女の細い喉が、動き続ける。遠山の血をそれが取り込み続ける。
くろづくめの女だ。
身に纏うドレスローブは決して光を映さない。
宇宙の奥の更なる奥。星の光すら届かない闇色の眼、夜の帷よりも、夜の海底よりも暗い髪の毛が絨毯に広がって。
「…………だ、れ?」
それしか、言えない。
にこり。
ほんとうに、ほんとうに嬉しそうに女がその暗い眼を細めた。
「ボクの名前は人知竜」
それは、上位の生物。この星の概念を司る柱。
人に近い柱、人の概念たる"知"を司る貪欲な竜。
「キミを幸せにするキミだけのさいきょーに賢いドラゴンさ、ただし火と河童と鬼とバカだけは勘弁な」
ぐっと、寝転んだままサムズアップする女。
とくり、また喉が上下して。
「今度こそ一緒にハッピーエンドに向かおうじゃあないかい」
にこりと微笑んだ。口の周りを赤く染めながら。
TIPS€ たのしい人物紹介
"日下部 日菜"
遠山鳴人と新人時代からチームを組んでいた女性探索者。
ポワポワした雰囲気や小動物じみたかわいらしい外見とは裏腹に探索においては所持許可者の少ない銃器を用いて数多の怪物種に風穴を開ける。
また銃所持許可者の中でもさらに珍しいライフル銃使用免許も所持しているので遠距離からの狙撃もお手のもの。
チームの紅一点として遠山や鳩村の仲をとりもったり、そのお日様のような雰囲気でチームを和ませてくれるムードメーカー。
同じチームメイトの鳩村 翔とは恋人関係であり近々結婚する予定。
…………というのは全て表の顔。遠山鳴人に見せていた設定された人物像に過ぎない。
本名、日下部 日菜、改め"名瀬 瀬奈"
ニホン国公安組織構成員で、幼少期の異常殺人事件への関与の疑いにより公安の監視対象となっていた遠山鳴人の監視任務のためチームに組み込まれた国側の人員。また鳩村との恋人関係にあるというのも設定であり、本当は同じ施設出身の幼馴染に過ぎない。
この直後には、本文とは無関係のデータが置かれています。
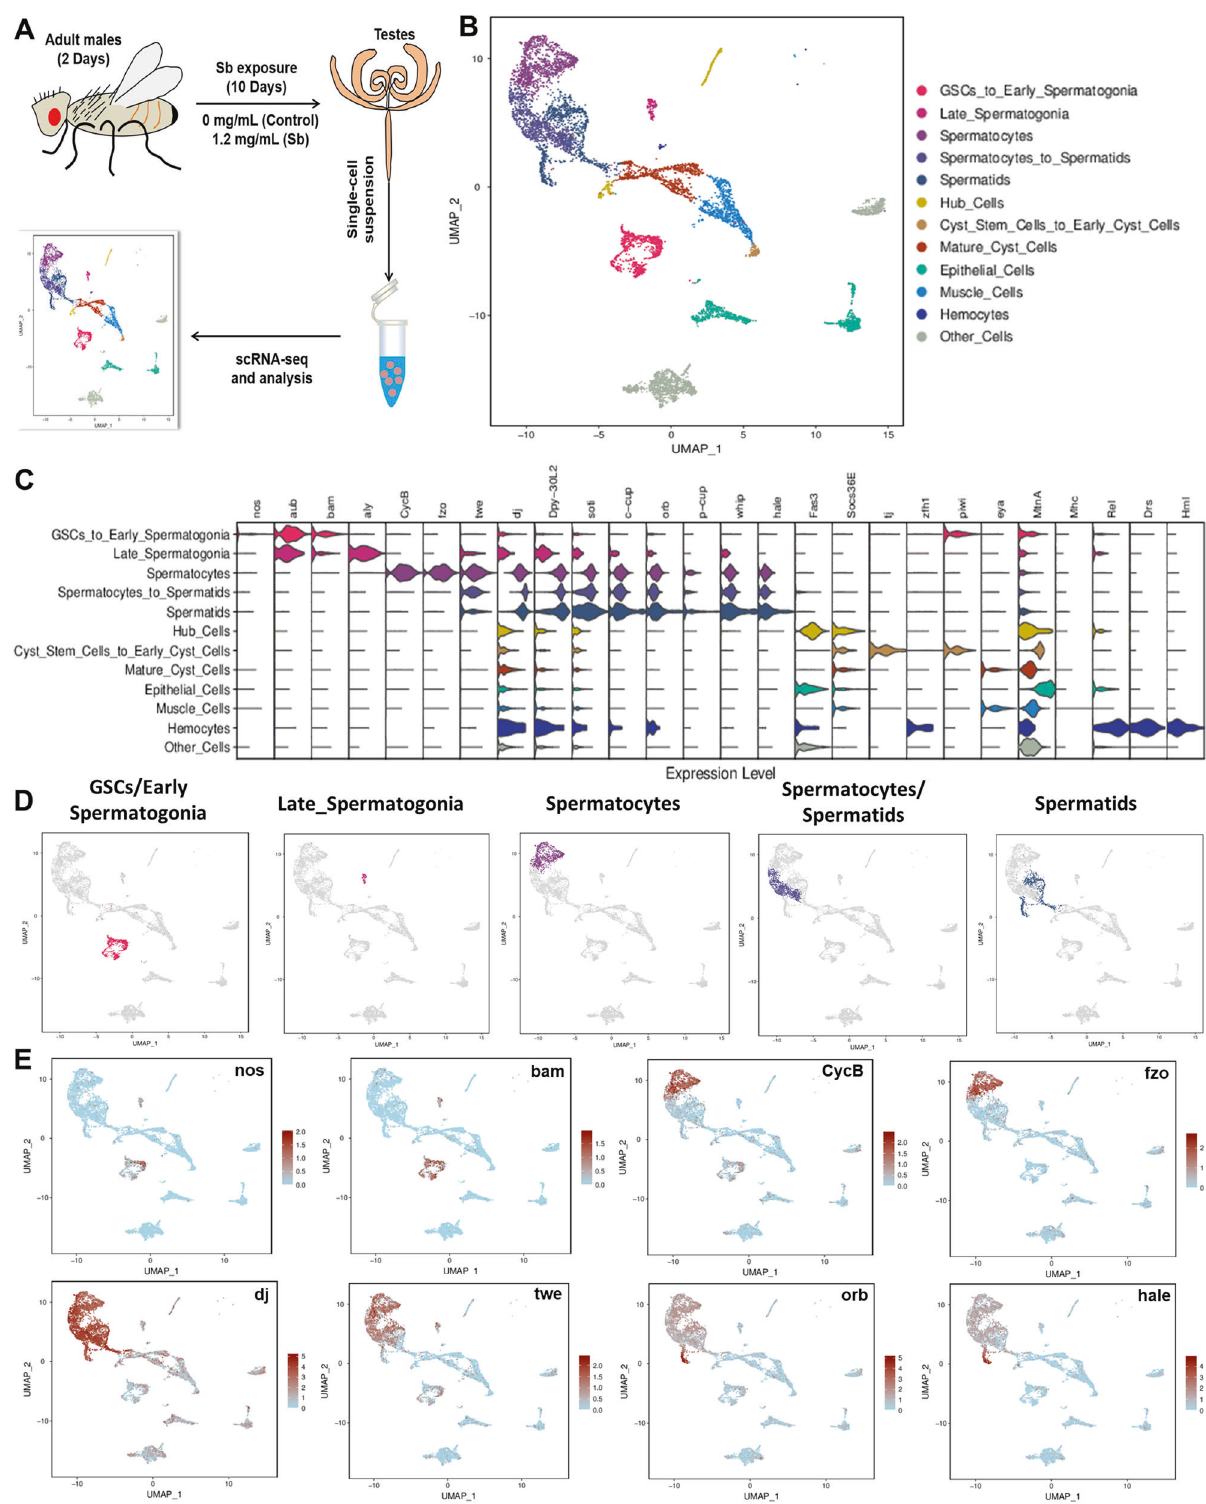
Fig. 2 Identi fi cation of testicular cell clusters by scRNA-seq. A An illustrated fl ow chart of scRNA-seq in the Drosophila testis. B Annotations of testicular cell clusters via UMAP visualization. C The violin plot views of expression patterns for marker genes in the Drosophila testis. D UMAP visualizations of germ cells at different stages. E UMAP visualizations of representative marker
本来の性格は冷静沈着、無感情かつ厭世的な態度が度々組織活動には向いていないと評価されてきていた。
高校生の時より、遠山鳴人の監視任務に従事、その際の名前は、藤堂 未来。こちらは名瀬本来の性格寄りの人物像だった。
高校時代、遠山鳴人と奇妙な関係にあった人物を真似し、卒業後、探索者となって再び遠山と出会った時の人物像、日下部日菜は、彼女の憧れた少女を彼女なりに解釈し、模倣して作られた人物である。
彼女は遠山鳴人に魅せられている。
その歪な在り方を愛し、神格化しているのだ。
故に彼女は決して遠山鳴人が変わることを許さないだろう。
女運:hopeless、遠山の受難はここから本格化していくのだ。